Early modern yoga was the form of yoga created and presented to the Western world by Madame Blavatsky, Swami Vivekananda and others in the late 19th century. It embodied the period's distaste for yoga postures (asanas) as practised by Nath yogins by not mentioning them. As such it differed markedly from the prevailing yoga as exercise developed in the 20th century by Yogendra, Kuvalayananda, and Krishnamacharya, which was predominantly physical, consisting mainly or entirely of asanas.

Yoga for the Western world

Early modern yoga was created and presented to the Western world in different forms by Vivekananda, Madame Blavatsky, and others in the late 19th century. It embodied the period's distaste for yoga postures and hatha yoga more generally, as practised by the despised Nath yogins, by not mentioning them. 

Blavatsky, who co-founded the Theosophical Society in 1875, helped to pave the way for the spread of yoga in the West by encouraging interest in occult and esoteric doctrines and a vision of the "mystical East". She had travelled to India in 1852-3, and became greatly interested in yoga in general, while despising and distrusting hatha yoga, which she frequently contrasted with her Theosophical version of "true yoga". Her Theosophy accordingly views modern asana-based yoga as hatha yoga, a combination of "good exercise", in which it is not much interested, and meditation. It is rather more interested in mantra yoga, which it compares to Western plainsong, stating that it is useful for spiritual awareness; and in other forms of yoga such as karma yoga, the path of action; bhakti yoga, the path of devotion; and jnana yoga, the path of knowledge, which Blavatsky thought the yoga most suitable for the Western world. Finally, Theosophy considers raja yoga, which "incorporates the main features of all the others", to be the royal road to self-realisation as "a divine immortal being identical with the universal Divine Life."

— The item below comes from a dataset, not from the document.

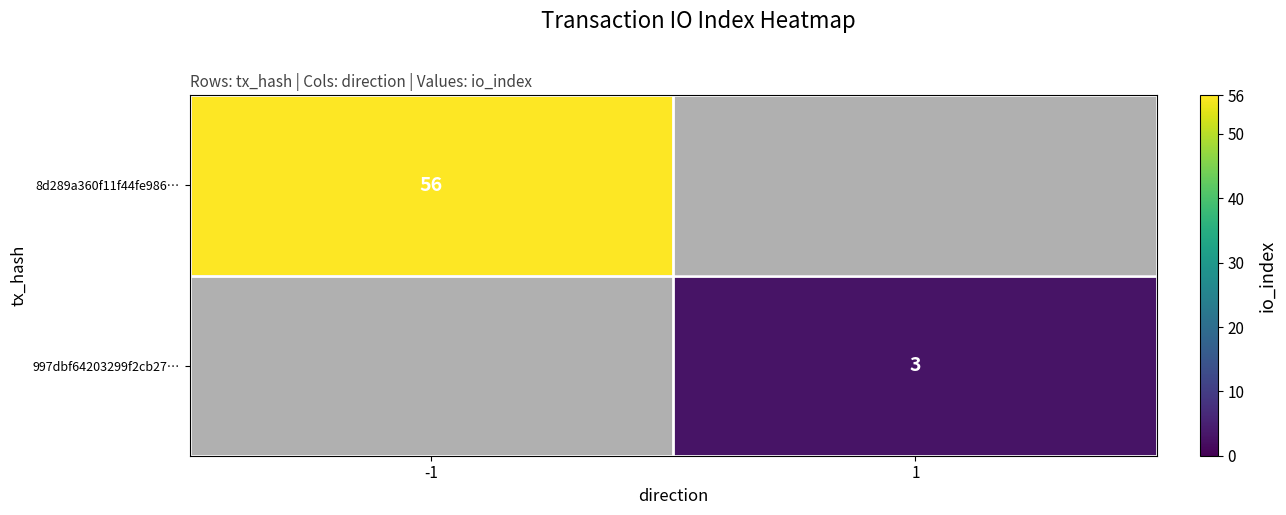

How many data points does each series have?

2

In the 1890s, Vivekananda taught a mixture of yoga breathwork (pranayama), meditation, and the distinctively Western idea of positive thinking, derived from the new thought movement. He explicitly rejected the practice of asanas and hatha yoga. High-caste Hindus like him had traditionally held low-caste beggars, fakirs, and yogins in contempt for practising dramatic asanas in return for money. His attitude was reinforced by the equally ancient distaste of Western visitors to India, including both scholars and colonial officers, for such street people and any postures they were seen to practice.

Successor

A few decades later, a very different form of yoga, the prevailing yoga as exercise, was created by Yogendra, Kuvalayananda, and Krishnamacharya, starting in the 1920s. It was predominantly physical, consisting mainly or entirely of asanas. They advocated these under the guise of the supposed specific medical benefits of particular postures, encouraged by the prevailing Indian nationalism which needed something to build an image of a strong and energetic nation. The yoga that they created, however, was taken up predominantly in the English-speaking world, starting with America and Britain.